Could you lay out the text lines from every one of the records below as a Markdown table with the columns No and Line, numbering each row and skipping blank lines? Keep the pictures out of your answer.

________________________________________

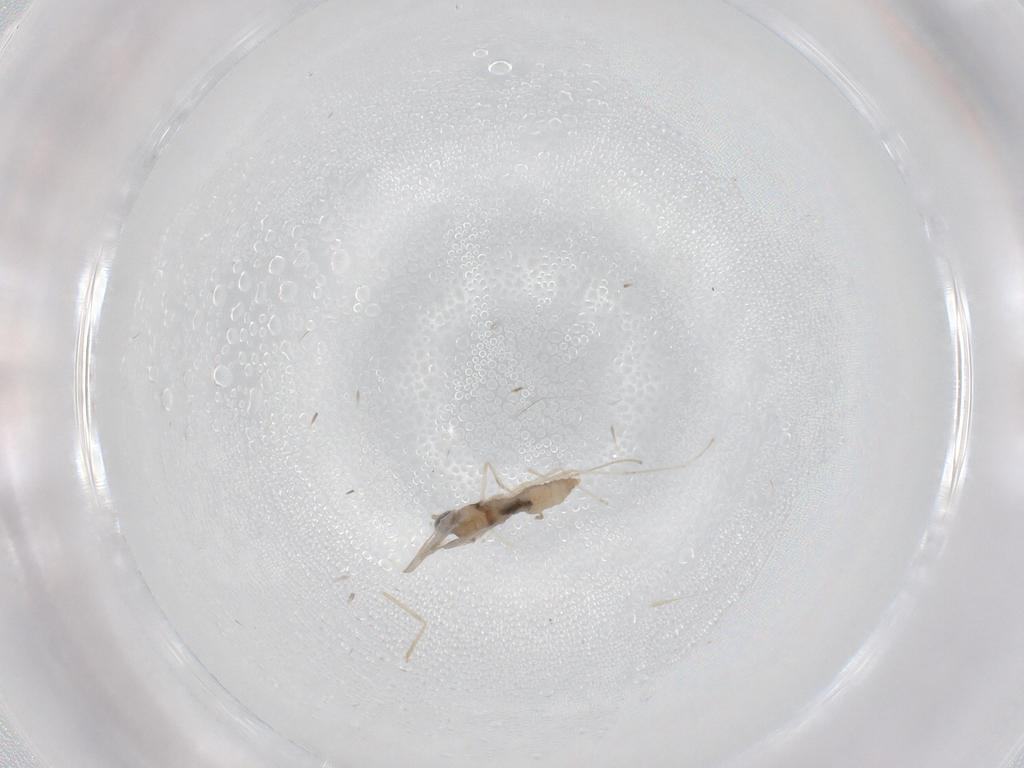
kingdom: Animalia
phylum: Arthropoda
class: Insecta
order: Diptera
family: Cecidomyiidae
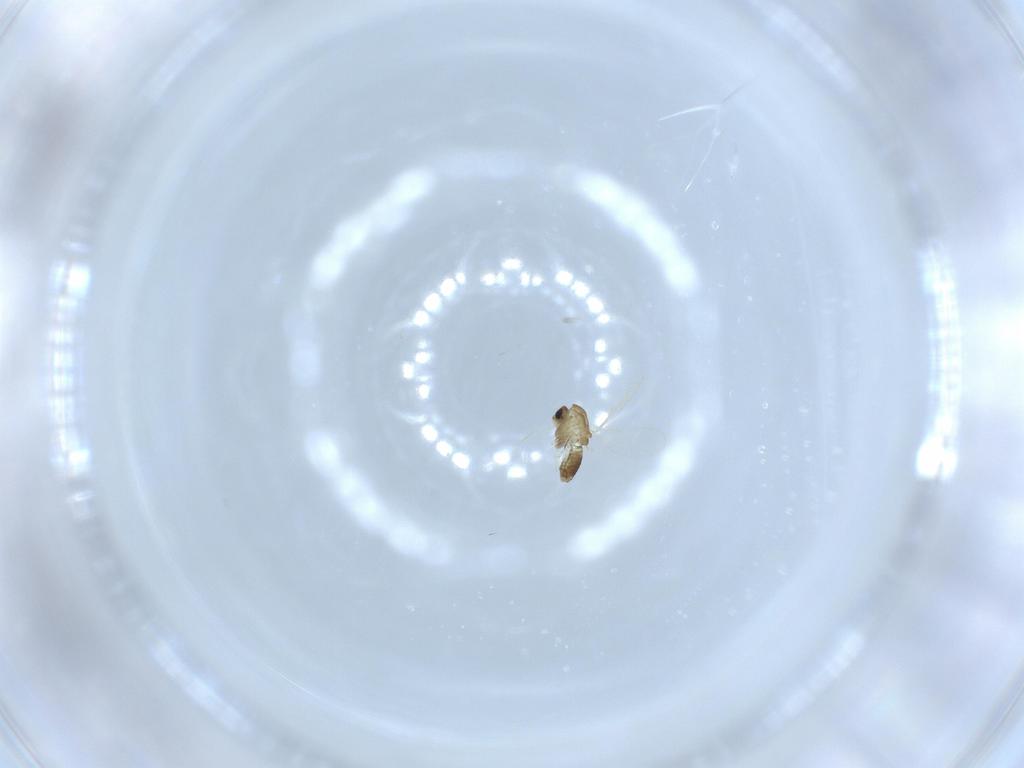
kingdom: Animalia
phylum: Arthropoda
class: Insecta
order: Diptera
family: Chironomidae
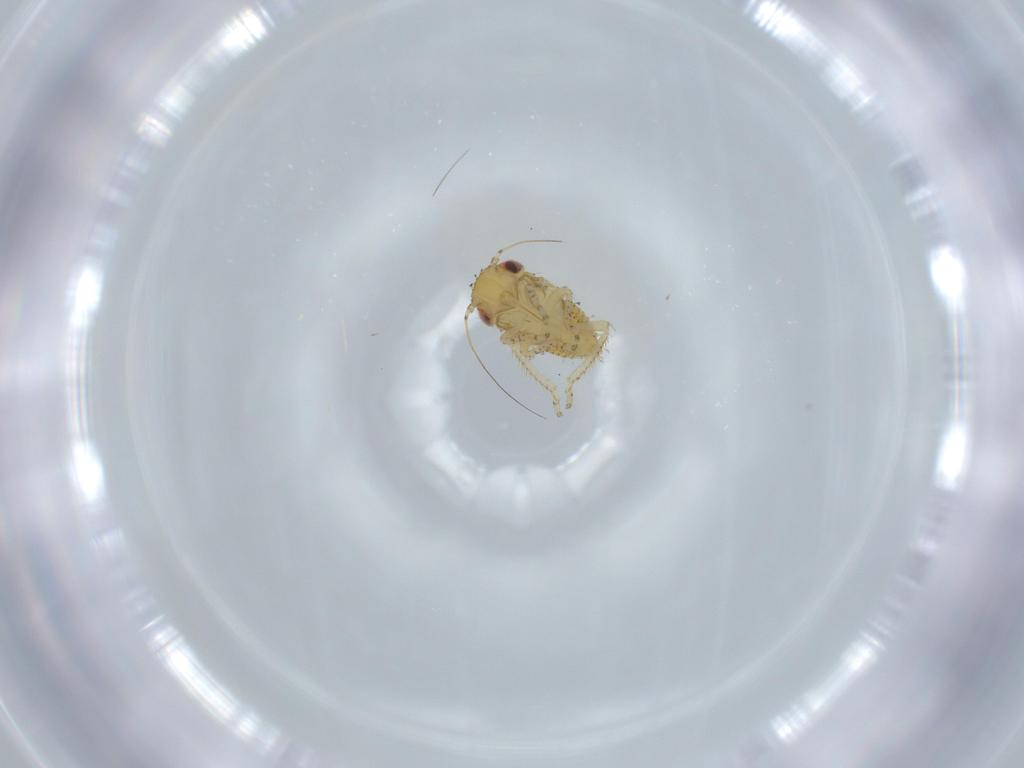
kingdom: Animalia
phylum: Arthropoda
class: Insecta
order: Hemiptera
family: Cicadellidae
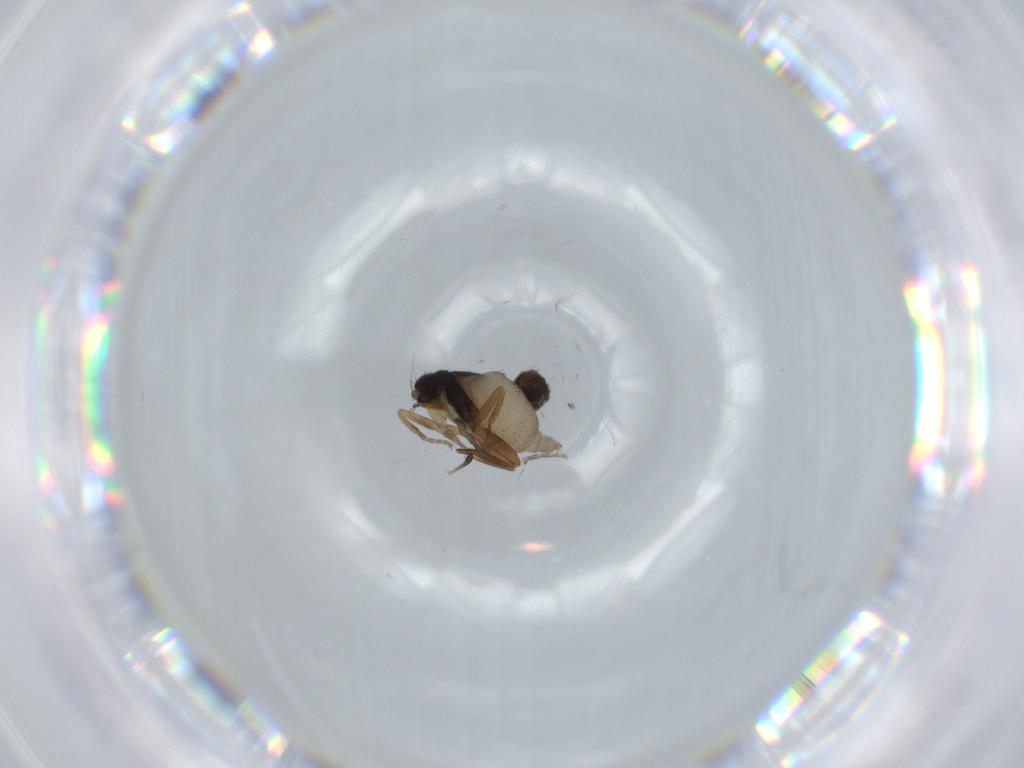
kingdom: Animalia
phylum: Arthropoda
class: Insecta
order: Diptera
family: Phoridae
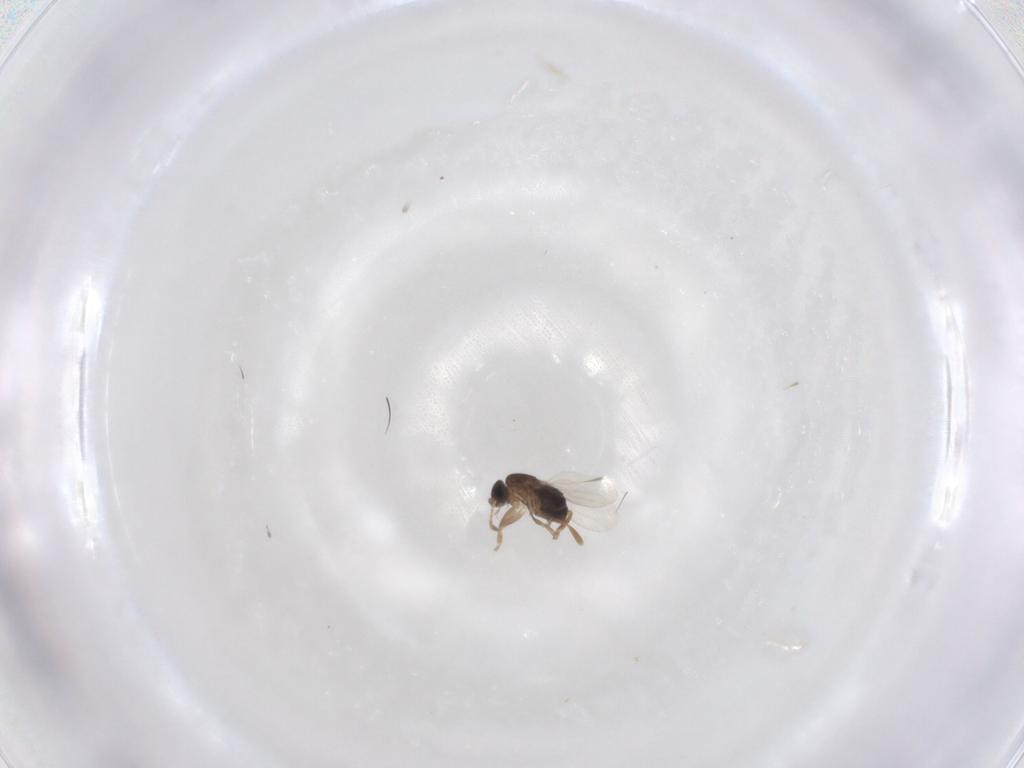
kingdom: Animalia
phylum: Arthropoda
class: Insecta
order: Diptera
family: Phoridae
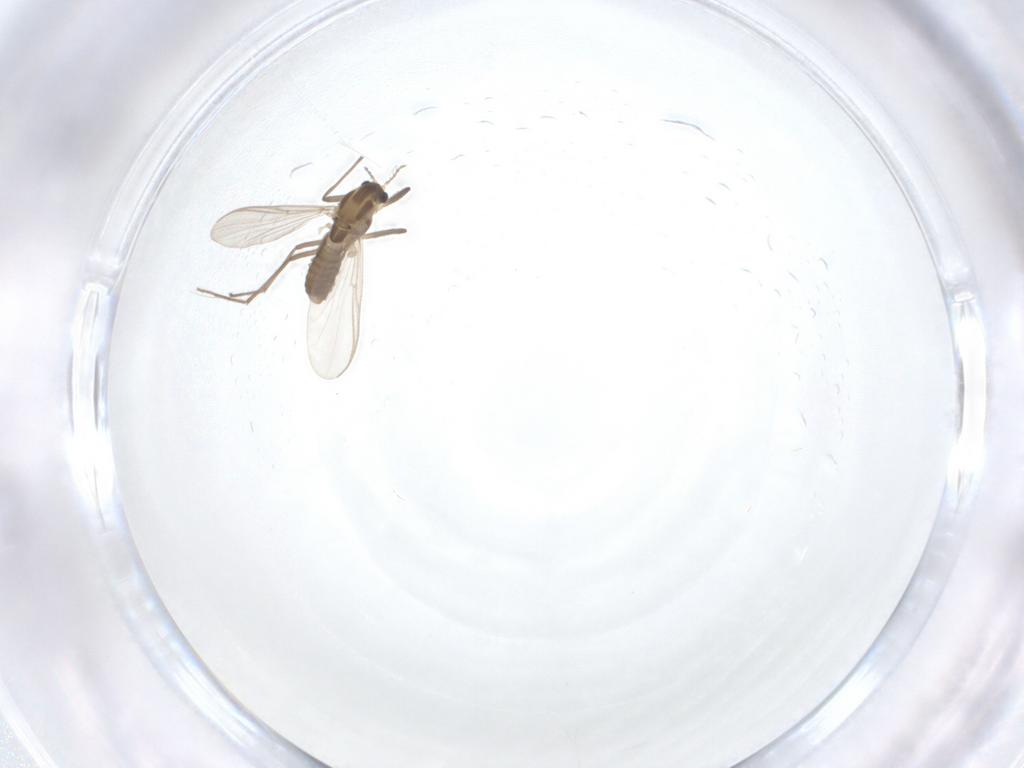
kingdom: Animalia
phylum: Arthropoda
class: Insecta
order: Diptera
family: Chironomidae
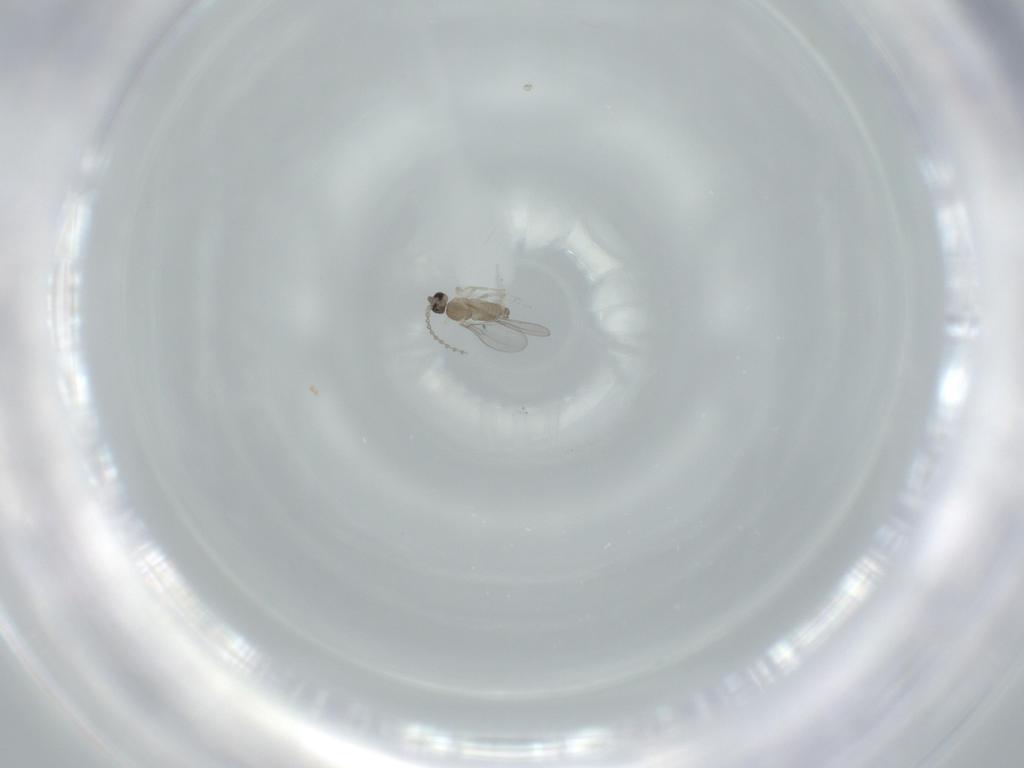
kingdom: Animalia
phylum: Arthropoda
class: Insecta
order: Diptera
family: Cecidomyiidae
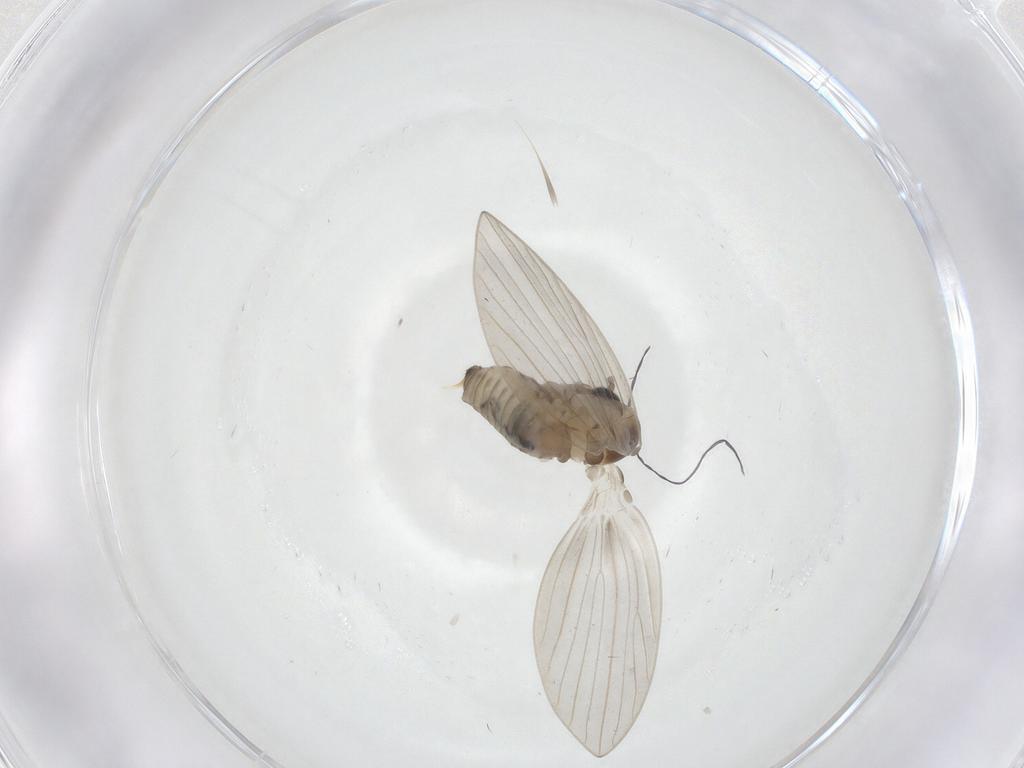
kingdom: Animalia
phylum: Arthropoda
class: Insecta
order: Diptera
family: Psychodidae
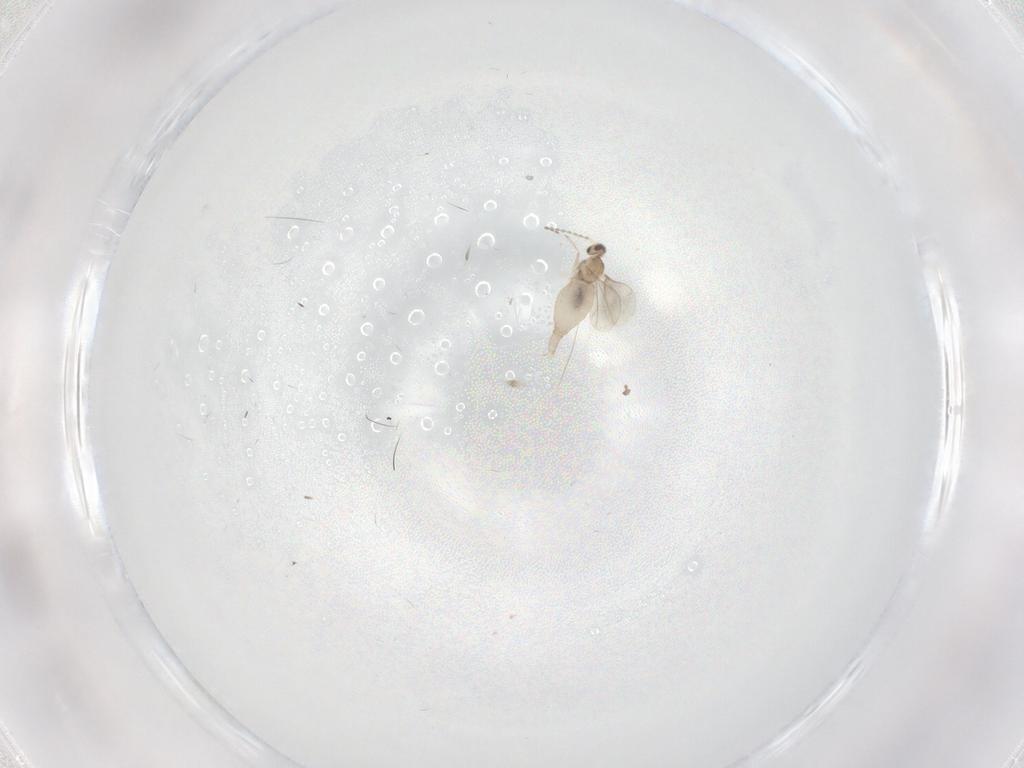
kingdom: Animalia
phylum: Arthropoda
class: Insecta
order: Diptera
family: Cecidomyiidae
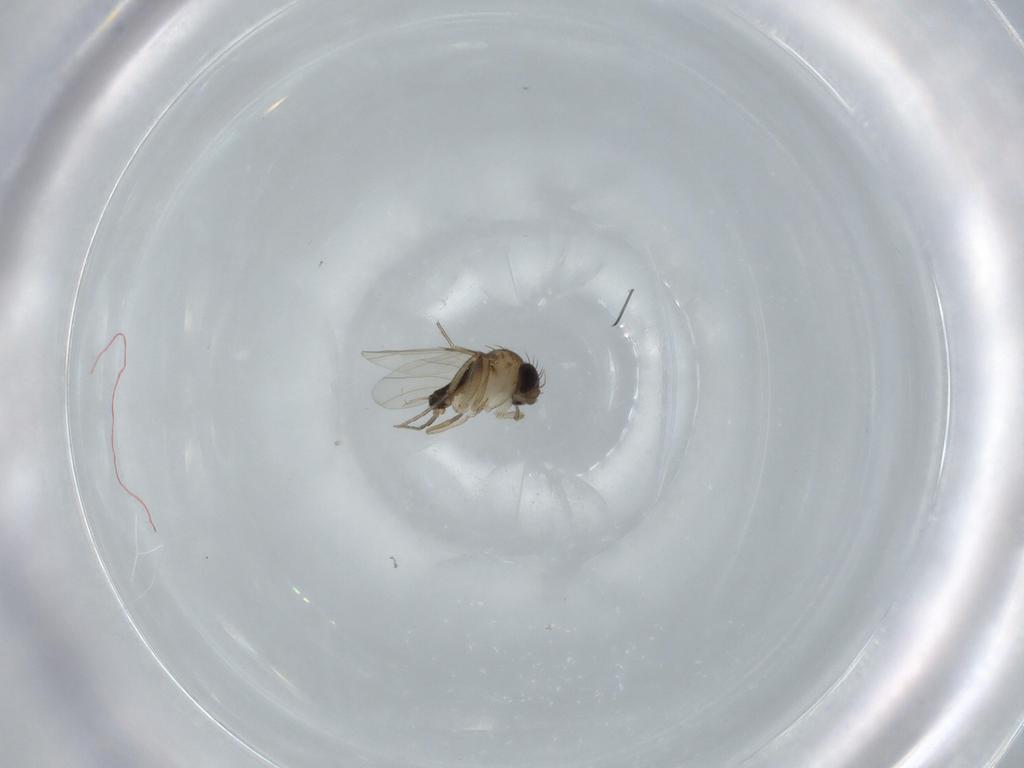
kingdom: Animalia
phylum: Arthropoda
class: Insecta
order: Diptera
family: Phoridae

________________________________________

_REPLY_
| No | Line |
|---|---|
| 1 | kingdom: Animalia |
| 2 | phylum: Arthropoda |
| 3 | class: Insecta |
| 4 | order: Diptera |
| 5 | family: Cecidomyiidae |
| 6 | kingdom: Animalia |
| 7 | phylum: Arthropoda |
| 8 | class: Insecta |
| 9 | order: Diptera |
| 10 | family: Chironomidae |
| 11 | kingdom: Animalia |
| 12 | phylum: Arthropoda |
| 13 | class: Insecta |
| 14 | order: Hemiptera |
| 15 | family: Cicadellidae |
| 16 | kingdom: Animalia |
| 17 | phylum: Arthropoda |
| 18 | class: Insecta |
| 19 | order: Diptera |
| 20 | family: Phoridae |
| 21 | kingdom: Animalia |
| 22 | phylum: Arthropoda |
| 23 | class: Insecta |
| 24 | order: Diptera |
| 25 | family: Phoridae |
| 26 | kingdom: Animalia |
| 27 | phylum: Arthropoda |
| 28 | class: Insecta |
| 29 | order: Diptera |
| 30 | family: Chironomidae |
| 31 | kingdom: Animalia |
| 32 | phylum: Arthropoda |
| 33 | class: Insecta |
| 34 | order: Diptera |
| 35 | family: Cecidomyiidae |
| 36 | kingdom: Animalia |
| 37 | phylum: Arthropoda |
| 38 | class: Insecta |
| 39 | order: Diptera |
| 40 | family: Psychodidae |
| 41 | kingdom: Animalia |
| 42 | phylum: Arthropoda |
| 43 | class: Insecta |
| 44 | order: Diptera |
| 45 | family: Cecidomyiidae |
| 46 | kingdom: Animalia |
| 47 | phylum: Arthropoda |
| 48 | class: Insecta |
| 49 | order: Diptera |
| 50 | family: Phoridae |